El fenómeno El Niño podría regresar en 2026: qué efectos tendría en México
El fenómeno climático conocido como El Niño–Oscilación del Sur (ENSO) atraviesa una fase clave. De acuerdo con el informe del Climate Prediction Center publicado el 12 de febrero de 2026, el fenómeno de La Niña sigue presente, pero muestra signos de debilitamiento. Por ello, los científicos prevén que entre febrero y abril se produzca una transición hacia condiciones neutras, es decir, un punto medio entre El Niño y La Niña.
Lo anterior significa que el océano Pacífico, uno de los motores del clima mundial, está dejando de enfriarse. Actualmente, sus aguas se mantienen ligeramente por debajo del promedio, pero en niveles más profundos ya se observa un aumento de temperatura, lo que sugiere que podría calentarse de nuevo hacia finales del año.
Si esa tendencia continúa, El Niño podría reaparecer en la segunda mitad de 2026, aunque la National Oceanic and Atmospheric Administration (NOAA) advierte que aún hay incertidumbre en los modelos de pronóstico.
¿Qué es El Niño y La Niña y en qué se diferencian?
Tanto El Niño como La Niña son fases opuestas de un mismo evento climático: el El Niño–Oscilación del Sur. Ambos ocurren en el océano Pacífico ecuatorial, pero tienen efectos muy distintos sobre el clima global.
- El Niño se da cuando las aguas del Pacífico se calientan más de lo normal, lo que provoca sequías, olas de calor e incendios en algunas regiones, y lluvias e inundaciones en otras.
- La Niña ocurre cuando esas aguas se enfrían, generando temporadas más lluviosas en zonas como el sureste de México y sequías en el norte o centro del país.
Ambos fenómenos alteran las corrientes oceánicas y los vientos, modificando los patrones de lluvia, temperatura y ciclones en todo el planeta.
¿Sabías que…?
El cambio climático podría llevar a casi 6 millones de niños y jóvenes a la pobreza en América Latina para 2030. En Aguakan recordamos que cuidar el agua y el planeta es también proteger a las próximas generaciones. pic.twitter.com/UDrf0EitNS— Aguakan (@DHCAGUAKAN) September 17, 2025
¿Cómo impacta esta transición en México y el Caribe?

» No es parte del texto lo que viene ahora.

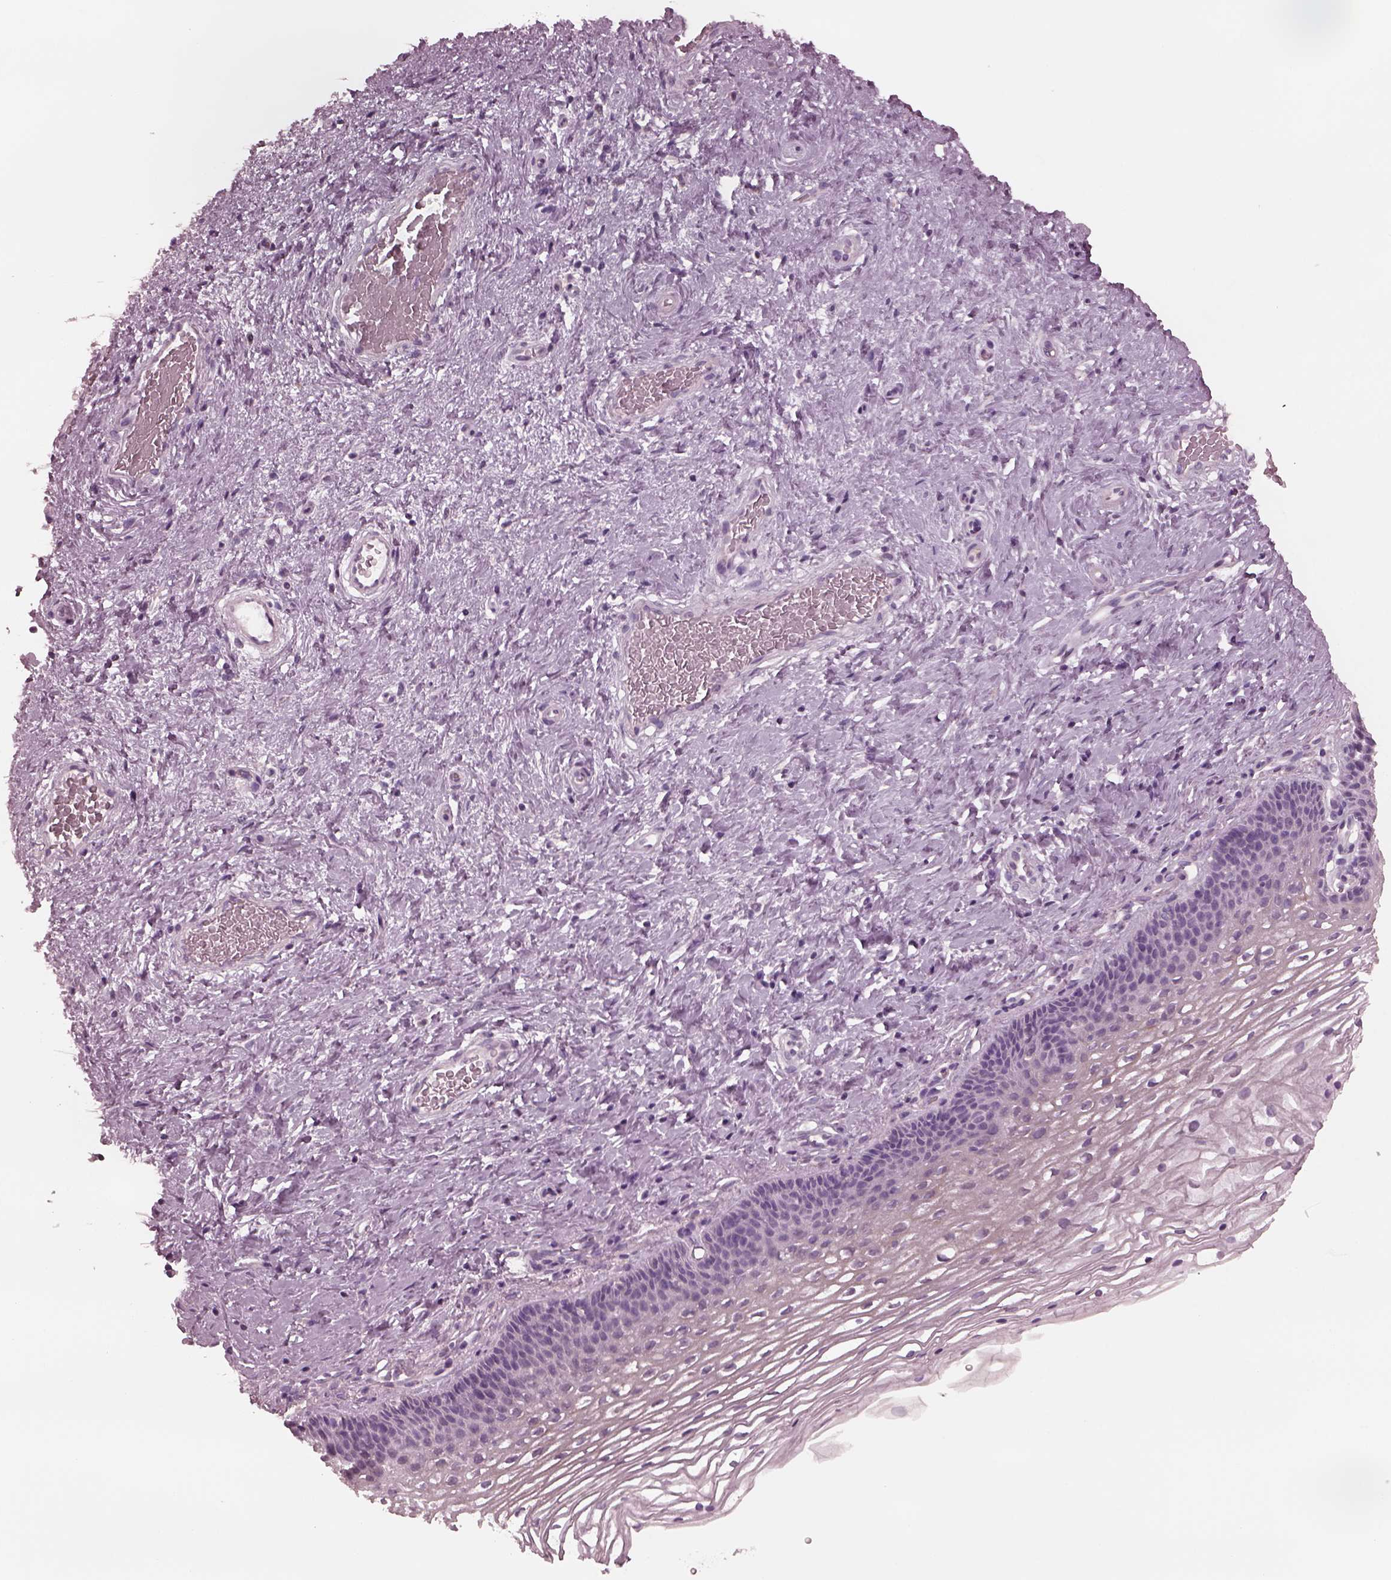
{"staining": {"intensity": "negative", "quantity": "none", "location": "none"}, "tissue": "cervix", "cell_type": "Glandular cells", "image_type": "normal", "snomed": [{"axis": "morphology", "description": "Normal tissue, NOS"}, {"axis": "topography", "description": "Cervix"}], "caption": "This photomicrograph is of benign cervix stained with immunohistochemistry (IHC) to label a protein in brown with the nuclei are counter-stained blue. There is no positivity in glandular cells.", "gene": "YY2", "patient": {"sex": "female", "age": 34}}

El cambio de fase del ENSO tiene efectos directos en el clima mexicano. Durante La Niña, el país vivió lluvias irregulares y temperaturas bajas en varias regiones, mientras que el sureste, incluido Quintana Roo, registró precipitaciones por encima del promedio.
Con el debilitamiento de La Niña, los especialistas del Centro de Ciencias de la Atmósfera estiman que las lluvias se prolongarán hasta febrero, y que la transición a una fase neutra podría traer más calor y humedad durante el verano. En Cancún y la Riviera Maya, esto podría traducirse en tormentas más intensas, mayor sensación térmica y riesgo de estrés hídrico por la rápida evaporación y la presión sobre los acuíferos.
Además, el Servicio Meteorológico Nacional de México analiza cómo estas condiciones influirán en la temporada de huracanes 2026, que podría comenzar con neutralidad y evolucionar hacia un entorno más cálido si El Niño reaparece.
Retos ambientales para 2026: agua y planificación sostenible
El comportamiento del ENSO coincide con un año decisivo para la gestión del agua en México. La CONAGUA impulsa planes de reserva y manejo de sequías, mientras los municipios costeros buscan adaptar su infraestructura a lluvias concentradas y temporadas secas más largas.
El 2026 podría iniciar con cierta calma, pero las condiciones actuales podrían dar paso a un nuevo episodio de El Niño hacia fin de año, con mayor riesgo de calor extremo, incendios forestales y eventos meteorológicos severos.
En medio de esta transición, México enfrenta el desafío de fortalecer su resiliencia hídrica y planificar ciudades sostenibles ante un clima cada vez más cambiante, donde adaptarse ya no es una opción, sino una necesidad.